Dataset records:
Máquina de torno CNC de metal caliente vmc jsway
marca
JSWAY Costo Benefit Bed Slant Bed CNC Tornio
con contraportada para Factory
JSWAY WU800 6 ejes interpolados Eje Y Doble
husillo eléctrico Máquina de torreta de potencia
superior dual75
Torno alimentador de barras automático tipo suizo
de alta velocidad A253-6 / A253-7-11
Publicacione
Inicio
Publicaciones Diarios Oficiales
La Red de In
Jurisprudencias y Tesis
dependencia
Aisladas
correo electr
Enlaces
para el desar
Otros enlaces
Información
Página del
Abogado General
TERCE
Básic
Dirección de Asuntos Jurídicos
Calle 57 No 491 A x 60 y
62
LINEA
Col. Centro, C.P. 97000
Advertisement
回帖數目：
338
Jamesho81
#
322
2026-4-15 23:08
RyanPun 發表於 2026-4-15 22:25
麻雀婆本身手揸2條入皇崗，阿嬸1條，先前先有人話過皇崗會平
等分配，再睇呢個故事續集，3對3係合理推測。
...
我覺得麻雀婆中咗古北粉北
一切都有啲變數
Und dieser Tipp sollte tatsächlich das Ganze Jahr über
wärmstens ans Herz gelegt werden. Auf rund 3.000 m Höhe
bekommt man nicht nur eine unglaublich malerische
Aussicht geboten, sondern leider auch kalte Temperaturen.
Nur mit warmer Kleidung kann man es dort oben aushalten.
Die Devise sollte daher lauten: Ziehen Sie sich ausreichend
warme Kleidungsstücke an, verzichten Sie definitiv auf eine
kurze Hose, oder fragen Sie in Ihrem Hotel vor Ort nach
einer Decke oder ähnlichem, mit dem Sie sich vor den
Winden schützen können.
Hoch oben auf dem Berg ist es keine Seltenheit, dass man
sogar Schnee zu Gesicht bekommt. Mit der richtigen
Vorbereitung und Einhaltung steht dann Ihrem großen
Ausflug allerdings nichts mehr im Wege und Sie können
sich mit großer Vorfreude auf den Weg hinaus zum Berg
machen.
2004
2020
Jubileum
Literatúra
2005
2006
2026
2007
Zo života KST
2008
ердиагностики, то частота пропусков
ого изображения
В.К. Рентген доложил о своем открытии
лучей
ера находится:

Problem: Set down every line above again, word for word, keeping each one unchanged and in the same order.

Written solution:
Máquina de torno CNC de metal caliente vmc jsway
marca
JSWAY Costo Benefit Bed Slant Bed CNC Tornio
con contraportada para Factory
JSWAY WU800 6 ejes interpolados Eje Y Doble
husillo eléctrico Máquina de torreta de potencia
superior dual75
Torno alimentador de barras automático tipo suizo
de alta velocidad A253-6 / A253-7-11
Publicacione
Inicio
Publicaciones Diarios Oficiales
La Red de In
Jurisprudencias y Tesis
dependencia
Aisladas
correo electr
Enlaces
para el desar
Otros enlaces
Información
Página del
Abogado General
TERCE
Básic
Dirección de Asuntos Jurídicos
Calle 57 No 491 A x 60 y
62
LINEA
Col. Centro, C.P. 97000
Advertisement
回帖數目：
338
Jamesho81
#
322
2026-4-15 23:08
RyanPun 發表於 2026-4-15 22:25
麻雀婆本身手揸2條入皇崗，阿嬸1條，先前先有人話過皇崗會平
等分配，再睇呢個故事續集，3對3係合理推測。
...
我覺得麻雀婆中咗古北粉北
一切都有啲變數
Und dieser Tipp sollte tatsächlich das Ganze Jahr über
wärmstens ans Herz gelegt werden. Auf rund 3.000 m Höhe
bekommt man nicht nur eine unglaublich malerische
Aussicht geboten, sondern leider auch kalte Temperaturen.
Nur mit warmer Kleidung kann man es dort oben aushalten.
Die Devise sollte daher lauten: Ziehen Sie sich ausreichend
warme Kleidungsstücke an, verzichten Sie definitiv auf eine
kurze Hose, oder fragen Sie in Ihrem Hotel vor Ort nach
einer Decke oder ähnlichem, mit dem Sie sich vor den
Winden schützen können.
Hoch oben auf dem Berg ist es keine Seltenheit, dass man
sogar Schnee zu Gesicht bekommt. Mit der richtigen
Vorbereitung und Einhaltung steht dann Ihrem großen
Ausflug allerdings nichts mehr im Wege und Sie können
sich mit großer Vorfreude auf den Weg hinaus zum Berg
machen.
2004
2020
Jubileum
Literatúra
2005
2006
2026
2007
Zo života KST
2008
ердиагностики, то частота пропусков
ого изображения
В.К. Рентген доложил о своем открытии
лучей
ера находится:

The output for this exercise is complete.